В наушниках загрохотало. Случайная группа, случайная песня... Вадим закрыл глаза. «Евростар» рванулся с места, рельсы засвистели и, вторя им, молодым, ломким голосом запел Кинчев:
Идет волна! Держитесь стен.
Уйдите в тину, заройтесь в мох.
Идет волна! Гасите свет.
Зашторьте окна, завершите свой вздох...
Идет волна-а-а-а...
И это «а-а-а-а...» вместе с Вадимом унеслось в пятидесятикилометровый тоннель – навстречу полной неизвестности.
* * *
Тревожно кликали во мраке дергачи. Раненым волком выл ветер. Куски грязно-белых облаков неслись по черному небу, и мутно-багровая Луна просвечивала сквозь них, точно кровоточащая рана через вату.
На Русинье пала тяжелая, обморочная ночь.
Меж темных сосен на высоком берегу Свитязя, вторя дергачам, перекликались полочанские догляды:
– Тыца?
– Вица!
– Сынь?
– Плынь!
По светящемуся в темноте пыльному проселку вдоль величаво почивающей реки шагал старик с котомкой за плечами. Просторная епанча скрывала его фигуру, войлочная вислополая шляпа – голову. Но несмотря на это, наблюдательный глаз сразу подметил бы, что старик в пути уже не первый и даже не десятый день.
И еще – что ему очень нужен отдых.
Раменная стража возникла перед путником, едва только он вошел под сень ночного леса.

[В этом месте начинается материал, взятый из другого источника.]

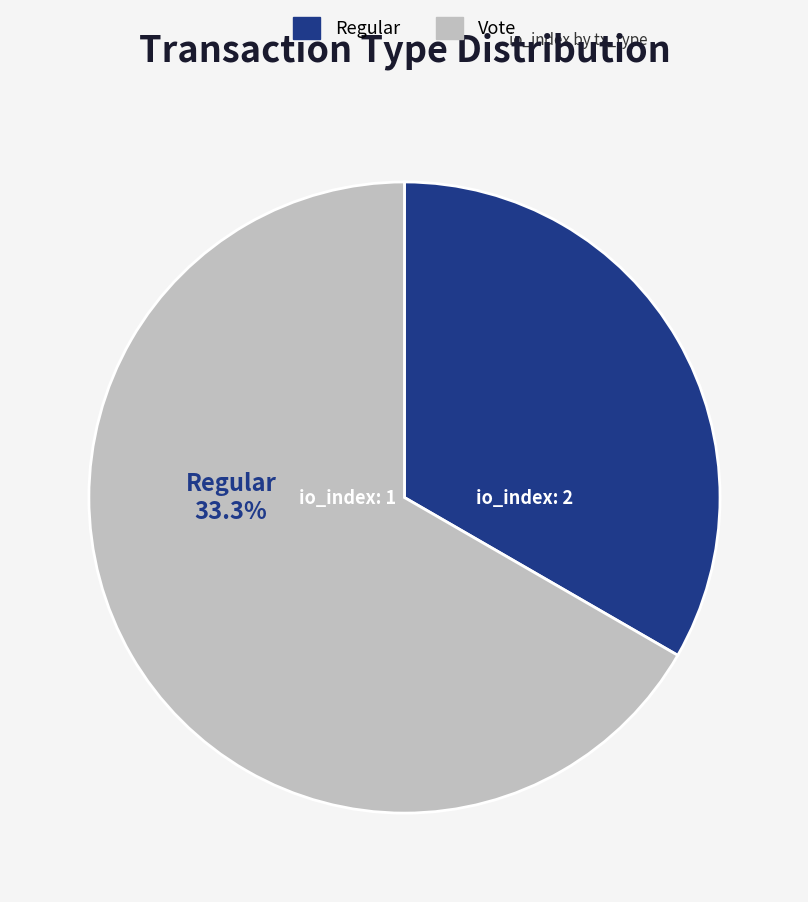

Approximately how many times larger is the value at Vote compared to Regular?

2.0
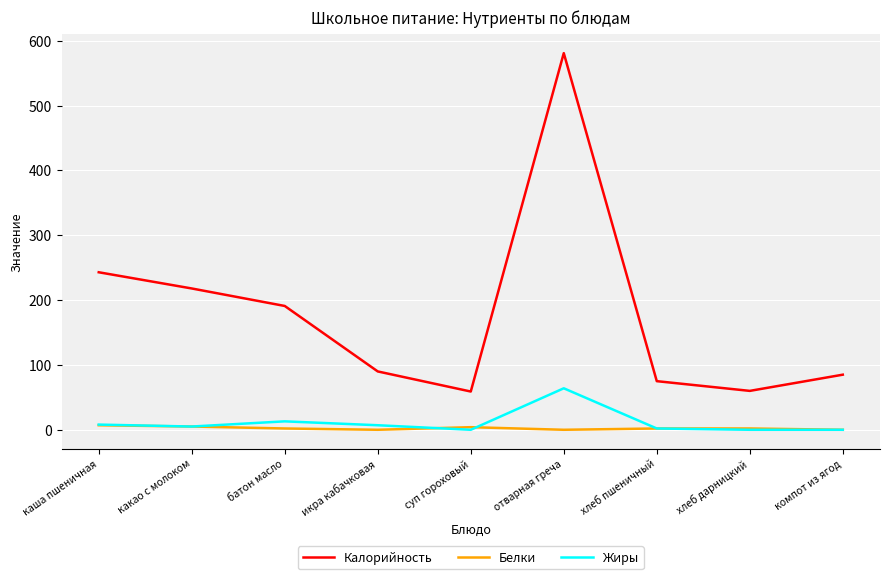

What is the total value across all series at каша пшеничная?

258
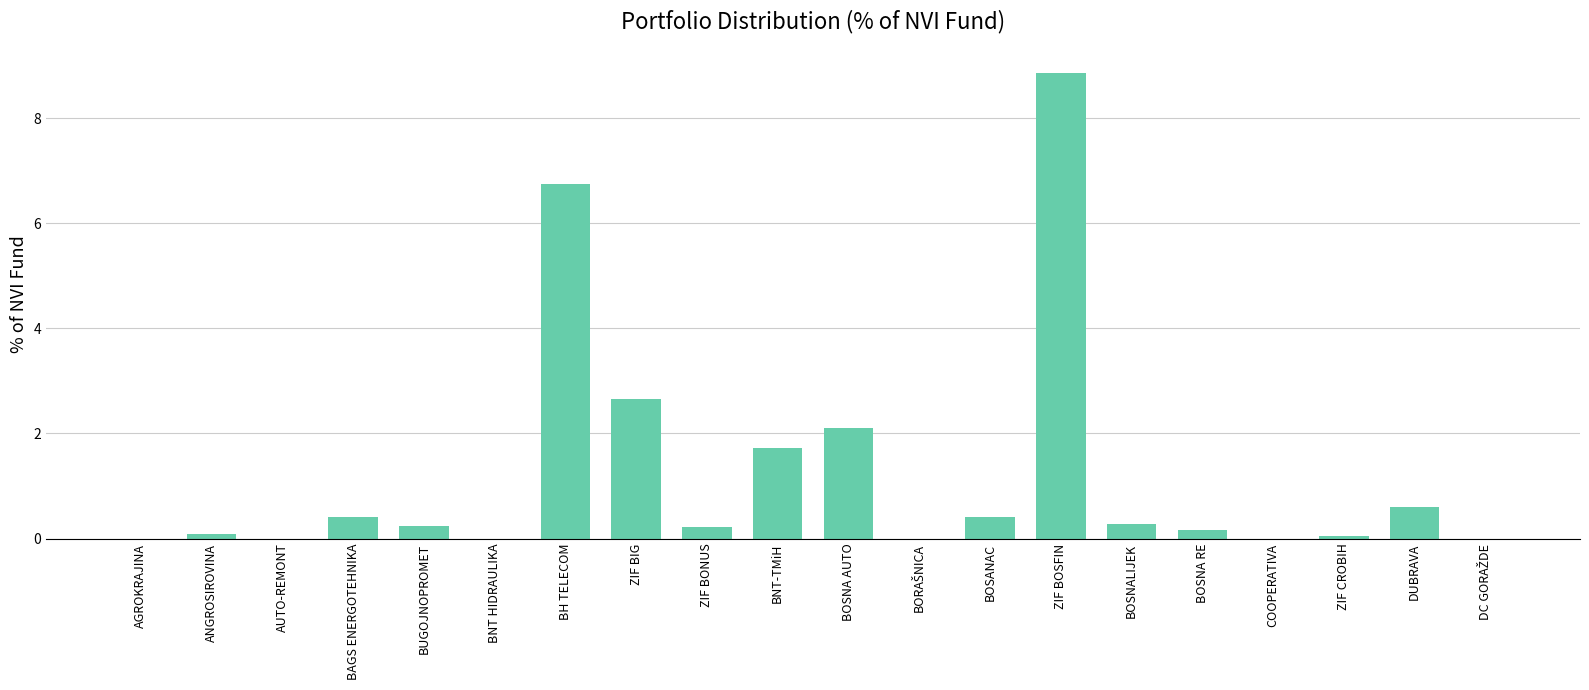

How many categories are shown in the chart?

20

– Стоя! Руцы до хорса! – придерживая лошадь, скомандовал большак раменников. Двое стражей, спешившись и закинув арбалеты за спину, принялись споро обыскивать старика.
– Званю баюнь! – прозвучало из темноты.
Путник замер. Сухие губы уже хотели вымолвить ставшими за две с лишним сотни лет привычные слова: «Я – эрри...»
Но какой он теперь эрри? Чей эрри?
И имя. Нет больше гордого и наводившего когда-то ужас на живущих и смертных имени,
что взял он себе по обычаю Пастырей своего, Третьего поколения.
Нет ничего. Он даже больше не Пастырь. Он – никто. Униженный и раздавленный каторжник. Разжалованный из властелинов мира в собаки-ищейки штрафник.
Старик заскрипел зубами, а перед глазами возникла навечно врезавшаяся в память картина:
...Пылают факелы. Надвинув капюшоны на глаза, застыли ровными рядами Пастыри. Внутренний Круг. Основа основ. Столпы мира.
Судья, эрри Актор, облаченный в строгую мантию цвета ночи, поднялся со своего места и торжественным, громовым голосом начал читать:
– Магнус Юрус Пасторс на основании всего услышанного, увиденного и доказанного постановил: бывшего Стоящего-у-Оси, бывшего эрри, лишенного имени, некогда именовавшего себя Основателем Нового пути, приговорить к...
– Толлеро! – перебил судью чей-то взволнованный голос. Подсудимый, сидевший с низко склоненной головой, сухо улыбнулся тонкими губами. Этот голос он узнал бы из миллиона. Голос своего собственного ученика. Голос иерарха Великого Круга. Голос эрри Орбиса Веруса.